Published 29 Jan 2025 in cs.LG and cs.AI

Abstract: Pathology Foundation Models (FMs) hold great promise for healthcare. Before they can be used in clinical practice, it is essential to ensure they are robust to variations between medical centers. We measure whether pathology FMs focus on biological features like tissue and cancer type, or on the well known confounding medical center signatures introduced by staining procedure and other differences. We introduce the Robustness Index. This novel robustness metric reflects to what degree biological features dominate confounding features. Ten current publicly available pathology FMs are evaluated. We find that all current pathology foundation models evaluated represent the medical center to a strong degree. Significant differences in the robustness index are observed. Only one model so far has a robustness index greater than one, meaning biological features dominate confounding features, but only slightly. A quantitative approach to measure the influence of medical center differences on FM-based prediction performance is described. We analyze the impact of unrobustness on classification performance of downstream models, and find that cancer-type classification errors are not random, but specifically attributable to same-center confounders: images of other classes from the same medical center. We visualize FM embedding spaces, and find these are more strongly organized by medical centers than by biological factors. As a consequence, the medical center of origin is predicted more accurately than the tissue source and cancer type. The robustness index introduced here is provided with the aim of advancing progress towards clinical adoption of robust and reliable pathology FMs.

Summary

  • The paper introduces the Robustness Index to quantify how pathology models are biased by medical center variations.
  • It evaluates ten models using cosine similarity in embedding spaces, revealing only one favored biological features.
  • The findings stress the need for refined AI methods to mitigate confounding staining and center artifacts in pathology.

Robustness of Pathology Foundation Models Against Medical Center Variability

The paper “Current Pathology Foundation Models are unrobust to Medical Center Differences” addresses a critical challenge in the adoption of foundation models (FMs) in clinical pathology: the influence of confounding factors associated with medical center variations. This work empirically evaluates the robustness of pathology FMs and introduces methodologies to quantify the extent to which these models focus on biological features as opposed to confounding features, such as differences in staining procedures across medical centers.

The primary contribution of this paper is the introduction of the Robustness Index, a novel metric designed to evaluate the degree to which foundation models prioritize biological features over confounding ones. This index provides a quantitative measure of model robustness by assessing the neighborhood structure of the embedding spaces generated by the FMs. Specifically, the Robustness Index is defined as the ratio of the number of nearest neighbors with the same biological class to those with the same medical center, across samples in a dataset. The computation relies on cosine similarity within the embedding space to determine proximity.

The paper evaluated ten publicly available pathology FMs, revealing significant variations in robustness. Remarkably, only one model exhibited a Robustness Index greater than one, indicating a slight dominance of biological features over confounding medical center features in its embedding space organization. This suggests that the current path of FM development requires further optimization to ensure model outputs are more reflective of biological condition rather than influenced by site-specific artifacts.

In examining the effects of medical center differences, the paper uncovers pronounced clustering behavior in the 2D visualizations of FM embeddings organized using t-SNE. The analysis reveals a stronger organization by medical centers compared to biological classes, implying that medical center-related features inadvertently overshadow biological information, a finding corroborated by high medical center prediction accuracy compared to biological classification tasks.

The implications of these findings stress the need for enhanced approaches to understand and mitigate confounding signatures in pathology FMs, which is crucial to their reliable integration into clinical practice. The paper suggests that a model's clinical utility hinges on its ability to balance biological feature extraction with robustness against confounders—a vivid illustration of the broader challenges in developing and deploying AI in healthcare.

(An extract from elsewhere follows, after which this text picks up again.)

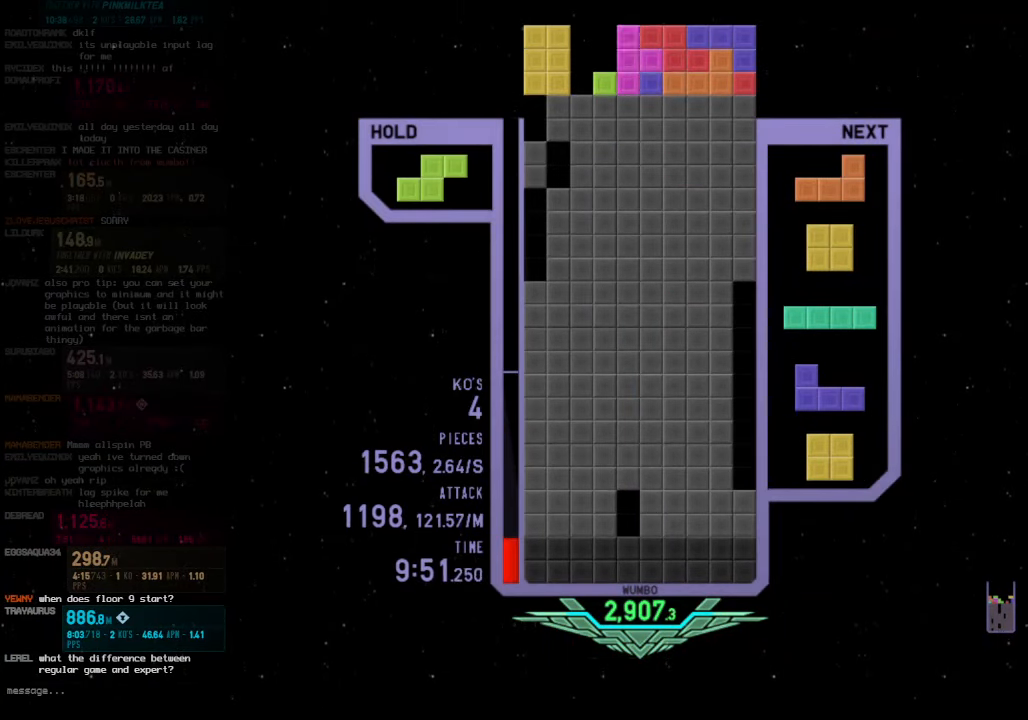
{"keys": [], "events": [[34, "z", "up"], [134, "c", "down"], [167, "z", "down"], [267, "c", "up"], [267, "z", "up"], [367, "z", "down"], [467, "z", "up"]]}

Future research avenues should explore strategies to disentangle confounding influences from genuine biological signals, potentially leveraging advanced self-supervised learning paradigms or more sophisticated data augmentation and normalization techniques. The paper also invites further studies on enhancement of the FM embedding spaces to facilitate bias reduction without sacrificing diagnostic accuracy.

In conclusion, this paper delivers significant insights into the robustness challenges facing current pathology FMs, setting groundwork for future research directions that could drive the successful translation of these models from research tools to clinically impactful technologies.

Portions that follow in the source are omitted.